I worked as a photographer for decades, but for some years now, Benedetta and I have been working with essential oils.
Only some plants are capable of producing these oils. Scented plants usually produce a good volume of oil, but the opposite is true for many plants that have a really powerful scent—they only produce a small or very small amount of essential oil, or even none at all.
This is the case of lemon balm, which produces a very small quantity; of jasmine and rose, which produce even less; and of broom, which produces none.
Each oil extracted from a certain plant is a blend consisting of hundreds of different molecules. All together, these molecules generate the aroma typical of that particular aromatic plant.
Each molecule is an active principle, that will be more or less important depending on its percentage over the total.
Essential oils can be extracted in a multitude of different ways, however we only utilize steam-distillation, the most ancient methodology, which dates back to Avicenna (about 1000 AD).
A boiler full of water — which in our case comes from the aqueduct— is heated over a naked fire. When water boils, it turns to steam that flows into a steel container full of fresh plant material. The steam passes through the container and carries the essential oil into a condenser cooled by a chilled water coil. Here, the steam condenses and becomes distilled water, and then falls into another container where, due to the difference in density, the essential oil separates from the distilled water (which is now able to be called aromatic water or hydrosol).
The aromatic water contains all of the water-soluble components found in the plant material, and a certain amount (up to 1%) of essential oil.
Some oils have a remarkably different density than the aromatic water, and thus, separate more easily; others don’t have such a great disparity, like all varieties of thyme, and are ‘less enthusiastic’ about separating from the water, the glass used in distillation, and the steel walls of their container. So some oil is lost—and our total production is already small!

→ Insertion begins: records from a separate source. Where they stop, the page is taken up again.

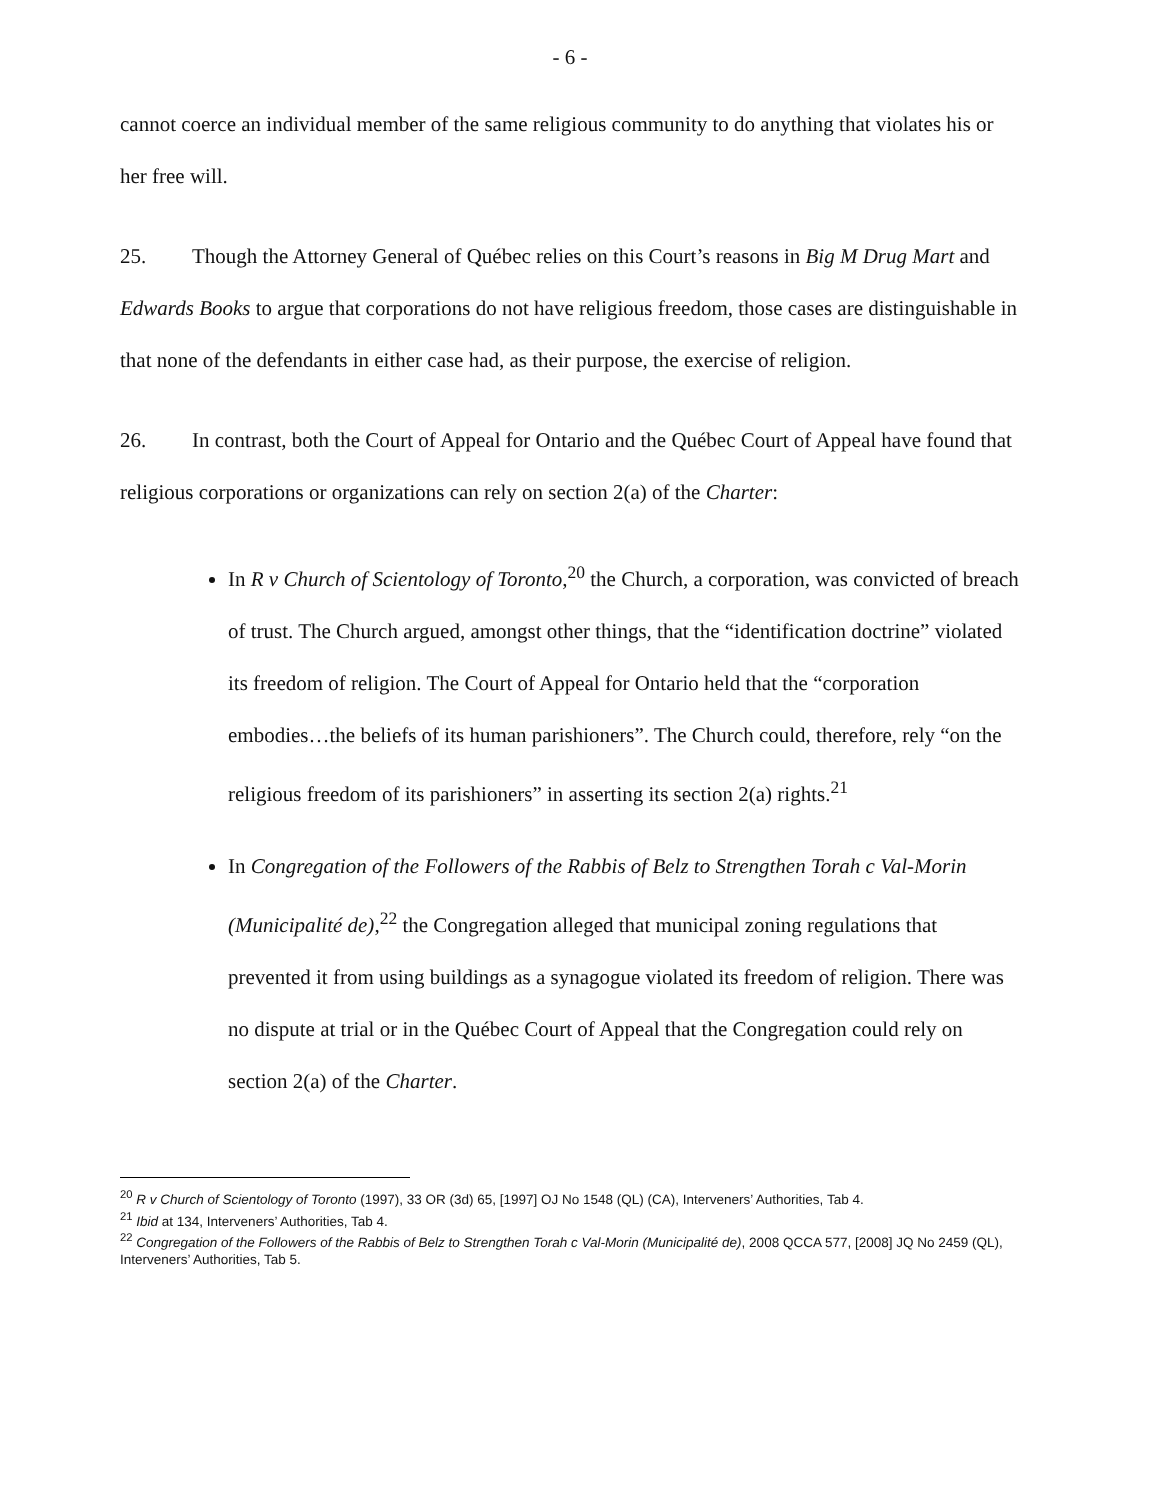- 6 -
cannot coerce an individual member of the same religious community to do anything that violates his or her free will.
25. Though the Attorney General of Québec relies on this Court’s reasons in Big M Drug Mart and Edwards Books to argue that corporations do not have religious freedom, those cases are distinguishable in that none of the defendants in either case had, as their purpose, the exercise of religion.
26. In contrast, both the Court of Appeal for Ontario and the Québec Court of Appeal have found that religious corporations or organizations can rely on section 2(a) of the Charter:
In R v Church of Scientology of Toronto,<sup>20</sup> the Church, a corporation, was convicted of breach of trust. The Church argued, amongst other things, that the “identification doctrine” violated its freedom of religion. The Court of Appeal for Ontario held that the “corporation embodies…the beliefs of its human parishioners”. The Church could, therefore, rely “on the religious freedom of its parishioners” in asserting its section 2(a) rights.<sup>21</sup>
In Congregation of the Followers of the Rabbis of Belz to Strengthen Torah c Val-Morin (Municipalité de),<sup>22</sup> the Congregation alleged that municipal zoning regulations that prevented it from using buildings as a synagogue violated its freedom of religion. There was no dispute at trial or in the Québec Court of Appeal that the Congregation could rely on section 2(a) of the Charter.
<sup>20</sup> R v Church of Scientology of Toronto (1997), 33 OR (3d) 65, [1997] OJ No 1548 (QL) (CA), Interveners’ Authorities, Tab 4.
<sup>21</sup> Ibid at 134, Interveners’ Authorities, Tab 4.
<sup>22</sup> Congregation of the Followers of the Rabbis of Belz to Strengthen Torah c Val-Morin (Municipalité de), 2008 QCCA 577, [2008] JQ No 2459 (QL), Interveners’ Authorities, Tab 5.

In books and other texts, I often read of absolutely ridiculous “yields” (which refers to the amount of oil produced with 100 kg of plant material), which, to me, are almost always highly questionable because the yields claimed are too high.
In my experience, yields are almost always low, often really low.
All varieties of thyme, helichrysum, hyssop, and winter savory produce extremely small quantities, and that is why these oils are expensive.
In theory, it is all very easy.
In practice, it is not.
Proper distillation practice relies on working out the correct proportions in many aspects of the distillation process. For example: how big should the boiler be compared to the volume of plant material? How much water, flame, and time do we need? To what extent should we press the plant material in the distillation still? How large should the distillation still be?
The answers to these questions varies upon which plant we are distilling.
For these reasons, the harvest is a highly pivotal moment.
The oil may be extracted form the different parts of the plants basically all year long, but it’s never uniform. It constantly changes in quality and quantity, especially during the flowering period when the quality of the oil changes from one week to the next.
We have learned all of this through first-hand experience.
The oil produced is influenced by the sun, by the volume of rain, by moon rhythms, air humidity, and of course the plant we use.
So, it is of imperative importance for us to constantly observe our crops and for us to ably adapt to weather variability, which is totally unruly by definition.
You need to know how to make decisions. Exactly like taking a photograph.
You need to know how to make choices. Exactly like taking a photograph.